◆ **Required work**
(1) Answer these questions using the weather post.
(a) How many record high temperatures were broken nationwide from January 1 to June 28?
(b) Above what dewpoint does it generally feel sticky and uncomfortable outside?
(c) What water temperature is given for Lake Superior?
(2) Please rename "locality" to "place" in the rows, from the line with "country: Argentina" up to and including the line with "collector number: Station Sabrina Islet", and leave everything else in those lines unchanged. Return only those lines.

◆ **Selected extract**
Doggy Days of Summer

We are finishing up the month of June with temperatures about 2 to 5 degrees above average.  In fact, the monthly temperatures have been above average every single month since September 2011.  Nationally, it has been the warmest start to the year since record began.
From January 1-June 28, a total of 21,083 record high temperatures have been broken nationwide.  Last year through June 28th, just 13,189 high temperature records were broken.

Feeling like this lately? Photo: Heacock Classic

This summer heat is here to stay through the 4th.  The humidity levels will slowly increase as the dewpoints start to climb into the low 70s.  Generally, a dewpoint above 70° makes it feel sticky and uncomfortable outside.  Afternoon high should be in the low to mid 90s Tuesday, Wednesday (the 4th) and Thursday.    In Minnesota, temperatures above 95° are hard to get when the dewpoint is above 70°.  The last time the mercury in the thermometer hit 100° (June 7, 2011 103°) the dewpoint dropped into the 50s.  So with the dewpoints expected to stay elevated I think mid 90s are a safe bet through the holiday.  Still, it might feel like 105° with the added effect of the humidity.  Lake Superior’s chilly water temp of 63.9° sounds super inviting right about now.

[Entries drawn from a collection]
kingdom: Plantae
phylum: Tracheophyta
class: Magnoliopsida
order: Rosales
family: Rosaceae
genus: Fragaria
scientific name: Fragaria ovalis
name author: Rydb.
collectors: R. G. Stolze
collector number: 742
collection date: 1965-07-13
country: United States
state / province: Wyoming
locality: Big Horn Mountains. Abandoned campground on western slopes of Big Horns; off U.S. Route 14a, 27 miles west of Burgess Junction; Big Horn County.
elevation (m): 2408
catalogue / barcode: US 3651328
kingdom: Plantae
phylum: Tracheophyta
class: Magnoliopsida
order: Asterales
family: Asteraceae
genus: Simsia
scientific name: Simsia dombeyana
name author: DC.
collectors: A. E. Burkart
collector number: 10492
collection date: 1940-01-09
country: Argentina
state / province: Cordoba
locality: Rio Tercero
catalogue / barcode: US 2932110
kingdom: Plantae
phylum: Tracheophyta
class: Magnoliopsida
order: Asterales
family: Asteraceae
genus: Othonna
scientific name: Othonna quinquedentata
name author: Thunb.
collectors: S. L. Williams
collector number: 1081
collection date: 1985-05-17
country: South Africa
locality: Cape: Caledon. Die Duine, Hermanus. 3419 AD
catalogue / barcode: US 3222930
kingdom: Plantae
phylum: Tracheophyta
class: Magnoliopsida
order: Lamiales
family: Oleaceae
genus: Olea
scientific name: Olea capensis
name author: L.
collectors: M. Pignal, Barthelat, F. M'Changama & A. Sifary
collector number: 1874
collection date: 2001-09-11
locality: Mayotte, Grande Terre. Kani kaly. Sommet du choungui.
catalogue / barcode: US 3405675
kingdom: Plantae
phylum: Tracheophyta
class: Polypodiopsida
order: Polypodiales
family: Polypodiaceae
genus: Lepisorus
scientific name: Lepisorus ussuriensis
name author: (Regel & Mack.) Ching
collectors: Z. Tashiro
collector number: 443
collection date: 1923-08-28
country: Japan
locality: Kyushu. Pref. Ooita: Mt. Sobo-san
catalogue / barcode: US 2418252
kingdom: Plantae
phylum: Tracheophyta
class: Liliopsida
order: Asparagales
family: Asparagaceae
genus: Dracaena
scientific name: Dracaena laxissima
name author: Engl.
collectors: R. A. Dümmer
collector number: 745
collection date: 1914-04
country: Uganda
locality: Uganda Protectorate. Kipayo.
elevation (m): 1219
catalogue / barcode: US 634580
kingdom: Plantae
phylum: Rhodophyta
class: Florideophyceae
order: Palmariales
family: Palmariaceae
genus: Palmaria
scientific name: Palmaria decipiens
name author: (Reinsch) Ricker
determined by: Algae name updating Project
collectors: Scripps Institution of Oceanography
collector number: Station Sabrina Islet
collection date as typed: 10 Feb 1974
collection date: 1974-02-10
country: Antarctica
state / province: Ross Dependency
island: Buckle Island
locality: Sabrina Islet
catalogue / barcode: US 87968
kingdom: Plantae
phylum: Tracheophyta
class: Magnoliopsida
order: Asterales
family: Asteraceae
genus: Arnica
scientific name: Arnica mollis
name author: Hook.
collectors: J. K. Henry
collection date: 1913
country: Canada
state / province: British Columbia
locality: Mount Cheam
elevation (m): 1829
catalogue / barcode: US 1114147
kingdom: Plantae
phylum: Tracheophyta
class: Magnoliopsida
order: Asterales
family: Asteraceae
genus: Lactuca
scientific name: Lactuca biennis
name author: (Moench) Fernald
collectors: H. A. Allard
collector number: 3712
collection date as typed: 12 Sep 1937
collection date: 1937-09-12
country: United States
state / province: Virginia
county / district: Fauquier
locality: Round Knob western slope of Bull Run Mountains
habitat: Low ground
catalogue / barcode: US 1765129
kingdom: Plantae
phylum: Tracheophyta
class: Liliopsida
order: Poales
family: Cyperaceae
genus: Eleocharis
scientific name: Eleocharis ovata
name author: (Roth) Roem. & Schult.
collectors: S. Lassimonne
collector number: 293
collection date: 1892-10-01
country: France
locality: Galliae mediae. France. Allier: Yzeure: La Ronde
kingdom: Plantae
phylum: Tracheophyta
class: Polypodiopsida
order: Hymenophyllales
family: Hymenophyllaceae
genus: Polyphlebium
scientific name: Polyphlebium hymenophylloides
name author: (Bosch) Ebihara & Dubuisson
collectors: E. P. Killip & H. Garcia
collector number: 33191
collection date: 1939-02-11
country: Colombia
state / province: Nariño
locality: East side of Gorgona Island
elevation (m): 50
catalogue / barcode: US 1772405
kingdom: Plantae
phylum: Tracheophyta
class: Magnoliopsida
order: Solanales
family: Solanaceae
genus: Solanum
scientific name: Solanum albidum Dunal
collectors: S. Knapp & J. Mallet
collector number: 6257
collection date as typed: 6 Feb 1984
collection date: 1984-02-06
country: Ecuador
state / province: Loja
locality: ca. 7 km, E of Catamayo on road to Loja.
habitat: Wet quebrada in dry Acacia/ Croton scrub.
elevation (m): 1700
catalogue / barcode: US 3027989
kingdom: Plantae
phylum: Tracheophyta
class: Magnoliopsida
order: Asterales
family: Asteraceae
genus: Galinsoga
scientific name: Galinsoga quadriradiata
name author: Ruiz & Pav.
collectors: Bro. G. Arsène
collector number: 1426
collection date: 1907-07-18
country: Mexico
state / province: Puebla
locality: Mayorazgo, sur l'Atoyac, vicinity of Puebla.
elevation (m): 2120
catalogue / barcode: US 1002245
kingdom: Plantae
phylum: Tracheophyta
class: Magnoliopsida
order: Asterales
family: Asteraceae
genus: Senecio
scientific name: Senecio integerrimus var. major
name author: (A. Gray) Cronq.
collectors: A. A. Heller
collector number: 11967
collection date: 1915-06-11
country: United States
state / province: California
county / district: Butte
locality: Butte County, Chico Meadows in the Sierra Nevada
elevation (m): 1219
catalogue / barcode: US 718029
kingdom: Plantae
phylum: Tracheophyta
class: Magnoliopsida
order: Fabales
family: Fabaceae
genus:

◆ **Expected results**
(1)
(a) 21,083
(b) 70°
(c) 63.9°

(2)
country: Argentina
state / province: Cordoba
place: Rio Tercero
catalogue / barcode: US 2932110
kingdom: Plantae
phylum: Tracheophyta
class: Magnoliopsida
order: Asterales
family: Asteraceae
genus: Othonna
scientific name: Othonna quinquedentata
name author: Thunb.
collectors: S. L. Williams
collector number: 1081
collection date: 1985-05-17
country: South Africa
place: Cape: Caledon. Die Duine, Hermanus. 3419 AD
catalogue / barcode: US 3222930
kingdom: Plantae
phylum: Tracheophyta
class: Magnoliopsida
order: Lamiales
family: Oleaceae
genus: Olea
scientific name: Olea capensis
name author: L.
collectors: M. Pignal, Barthelat, F. M'Changama & A. Sifary
collector number: 1874
collection date: 2001-09-11
place: Mayotte, Grande Terre. Kani kaly. Sommet du choungui.
catalogue / barcode: US 3405675
kingdom: Plantae
phylum: Tracheophyta
class: Polypodiopsida
order: Polypodiales
family: Polypodiaceae
genus: Lepisorus
scientific name: Lepisorus ussuriensis
name author: (Regel & Mack.) Ching
collectors: Z. Tashiro
collector number: 443
collection date: 1923-08-28
country: Japan
place: Kyushu. Pref. Ooita: Mt. Sobo-san
catalogue / barcode: US 2418252
kingdom: Plantae
phylum: Tracheophyta
class: Liliopsida
order: Asparagales
family: Asparagaceae
genus: Dracaena
scientific name: Dracaena laxissima
name author: Engl.
collectors: R. A. Dümmer
collector number: 745
collection date: 1914-04
country: Uganda
place: Uganda Protectorate. Kipayo.
elevation (m): 1219
catalogue / barcode: US 634580
kingdom: Plantae
phylum: Rhodophyta
class: Florideophyceae
order: Palmariales
family: Palmariaceae
genus: Palmaria
scientific name: Palmaria decipiens
name author: (Reinsch) Ricker
determined by: Algae name updating Project
collectors: Scripps Institution of Oceanography
collector number: Station Sabrina Islet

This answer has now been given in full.